This book provides a sociological analysis of the controversy surrounding GM crops in Telangana, India. There is much debate as to whether GM technology holds the key to improving the welfare of poor farmers globally or serves primarily to increase the profits of multinational corporations while enhancing cultivator risk.
Desmond’s study is located in the economically vulnerable and politically volatile district of Warangal in Telangana, a context associated with high numbers of farmer suicides. Uniquely foregrounding the perspectives of cultivators and the landless, Desmond explores how GM crops are variously legitimated and delegitimated in three Warangal villages by those whose livelihoods are at stake in the debate, but whose voices are rarely heard within it.
This book will be significant for those with an interest in GM crops, power and knowledge and their relation to understandings of development, democracy and risk management worldwide.
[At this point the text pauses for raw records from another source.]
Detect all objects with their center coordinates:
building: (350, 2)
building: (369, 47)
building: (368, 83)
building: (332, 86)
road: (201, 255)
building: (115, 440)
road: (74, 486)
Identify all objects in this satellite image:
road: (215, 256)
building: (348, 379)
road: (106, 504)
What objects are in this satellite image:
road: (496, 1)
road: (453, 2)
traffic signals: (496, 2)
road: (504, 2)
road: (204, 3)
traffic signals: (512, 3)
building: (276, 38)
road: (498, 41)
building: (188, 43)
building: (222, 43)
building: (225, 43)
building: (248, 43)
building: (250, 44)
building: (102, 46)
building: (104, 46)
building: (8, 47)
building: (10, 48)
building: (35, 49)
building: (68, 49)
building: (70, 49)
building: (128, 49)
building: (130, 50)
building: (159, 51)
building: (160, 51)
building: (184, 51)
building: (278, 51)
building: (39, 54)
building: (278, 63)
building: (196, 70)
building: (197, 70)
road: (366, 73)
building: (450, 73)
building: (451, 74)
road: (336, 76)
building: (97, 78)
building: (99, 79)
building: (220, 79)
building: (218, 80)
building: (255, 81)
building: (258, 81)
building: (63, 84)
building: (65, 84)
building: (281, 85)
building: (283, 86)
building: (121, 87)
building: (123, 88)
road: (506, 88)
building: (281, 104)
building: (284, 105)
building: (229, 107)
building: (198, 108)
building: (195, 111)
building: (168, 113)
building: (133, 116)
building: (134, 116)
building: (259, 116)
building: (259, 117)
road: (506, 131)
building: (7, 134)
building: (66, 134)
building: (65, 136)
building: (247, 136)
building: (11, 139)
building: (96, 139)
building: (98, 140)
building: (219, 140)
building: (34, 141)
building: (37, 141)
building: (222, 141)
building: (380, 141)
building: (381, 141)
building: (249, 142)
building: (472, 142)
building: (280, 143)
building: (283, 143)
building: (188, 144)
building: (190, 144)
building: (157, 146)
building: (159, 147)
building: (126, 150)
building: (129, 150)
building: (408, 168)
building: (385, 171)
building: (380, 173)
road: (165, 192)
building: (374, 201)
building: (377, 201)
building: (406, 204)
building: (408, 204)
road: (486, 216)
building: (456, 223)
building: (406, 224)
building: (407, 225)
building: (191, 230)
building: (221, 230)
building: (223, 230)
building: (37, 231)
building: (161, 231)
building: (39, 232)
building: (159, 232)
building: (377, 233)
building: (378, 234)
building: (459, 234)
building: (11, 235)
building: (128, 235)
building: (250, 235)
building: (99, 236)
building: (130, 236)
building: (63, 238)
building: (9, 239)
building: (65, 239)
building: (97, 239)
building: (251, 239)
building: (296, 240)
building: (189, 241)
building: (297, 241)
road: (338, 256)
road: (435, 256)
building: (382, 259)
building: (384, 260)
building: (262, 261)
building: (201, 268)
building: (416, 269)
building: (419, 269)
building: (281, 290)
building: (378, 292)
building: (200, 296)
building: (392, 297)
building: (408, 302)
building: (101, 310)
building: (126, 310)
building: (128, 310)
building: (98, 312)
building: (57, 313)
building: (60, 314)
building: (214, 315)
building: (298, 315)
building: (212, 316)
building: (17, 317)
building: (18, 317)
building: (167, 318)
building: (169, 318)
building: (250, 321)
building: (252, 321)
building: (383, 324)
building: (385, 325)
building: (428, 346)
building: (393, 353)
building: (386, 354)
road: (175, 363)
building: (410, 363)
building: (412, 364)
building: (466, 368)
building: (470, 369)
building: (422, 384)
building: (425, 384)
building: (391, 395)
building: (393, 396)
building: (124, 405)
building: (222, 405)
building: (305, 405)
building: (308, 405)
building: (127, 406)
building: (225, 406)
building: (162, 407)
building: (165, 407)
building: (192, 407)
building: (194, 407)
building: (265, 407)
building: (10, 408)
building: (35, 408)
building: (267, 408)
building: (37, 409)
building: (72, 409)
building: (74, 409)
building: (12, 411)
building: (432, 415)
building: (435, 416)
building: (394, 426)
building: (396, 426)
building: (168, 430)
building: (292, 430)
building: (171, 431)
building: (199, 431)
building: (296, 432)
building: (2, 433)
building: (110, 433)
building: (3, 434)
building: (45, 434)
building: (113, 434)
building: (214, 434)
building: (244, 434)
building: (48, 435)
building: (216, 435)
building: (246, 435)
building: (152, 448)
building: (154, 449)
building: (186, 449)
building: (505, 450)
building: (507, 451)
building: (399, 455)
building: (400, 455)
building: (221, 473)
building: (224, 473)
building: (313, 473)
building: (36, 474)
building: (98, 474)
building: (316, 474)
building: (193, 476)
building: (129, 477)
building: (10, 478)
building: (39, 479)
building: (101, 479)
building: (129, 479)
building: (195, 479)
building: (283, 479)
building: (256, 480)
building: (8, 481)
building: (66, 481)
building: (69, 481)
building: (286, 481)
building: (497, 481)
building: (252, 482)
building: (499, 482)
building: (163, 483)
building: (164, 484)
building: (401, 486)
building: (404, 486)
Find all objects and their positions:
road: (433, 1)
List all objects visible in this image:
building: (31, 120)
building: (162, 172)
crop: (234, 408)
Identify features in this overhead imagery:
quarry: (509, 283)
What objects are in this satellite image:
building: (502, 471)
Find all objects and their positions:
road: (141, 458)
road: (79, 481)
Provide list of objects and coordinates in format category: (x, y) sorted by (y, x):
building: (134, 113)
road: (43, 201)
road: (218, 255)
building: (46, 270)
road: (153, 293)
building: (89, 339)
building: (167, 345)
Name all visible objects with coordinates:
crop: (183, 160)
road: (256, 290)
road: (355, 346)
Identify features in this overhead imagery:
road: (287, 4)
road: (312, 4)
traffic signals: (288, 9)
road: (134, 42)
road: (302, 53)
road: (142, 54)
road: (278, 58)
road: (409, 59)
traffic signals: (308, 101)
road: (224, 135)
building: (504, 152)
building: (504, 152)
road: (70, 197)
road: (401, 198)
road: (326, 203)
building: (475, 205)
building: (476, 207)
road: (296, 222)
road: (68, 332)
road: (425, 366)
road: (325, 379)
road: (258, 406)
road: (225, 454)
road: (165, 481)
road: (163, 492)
“… Based on meticulous field work in India’s cotton belt; …Elaine Desmond has demonstrated remarkable scholarship in presenting the process of technology legitimation and delegitimation at different levels of politicisation. In doing so, the work is potentially seminal for an improved understanding of technology uncertainty, institutional realities, and vested interests that are central to the process of technology diffusion.” (Prof.Sarthak Gaurav)
“Explored through stakeholder analysis and village fieldwork in the crisis-ridden state of Telangana, this book exposes democratic flaws in mediating risk exposure, markets and social justice. It is an original contribution to scholarship on GM (genetically modified) seeds and builds a powerful case for the redistribution of resources and knowledge. It is very relevant to students of rural development and innovation, not only in India, but worldwide.” (Barbara Harriss-White, Emeritus Professor of Development Studies, Oxford University)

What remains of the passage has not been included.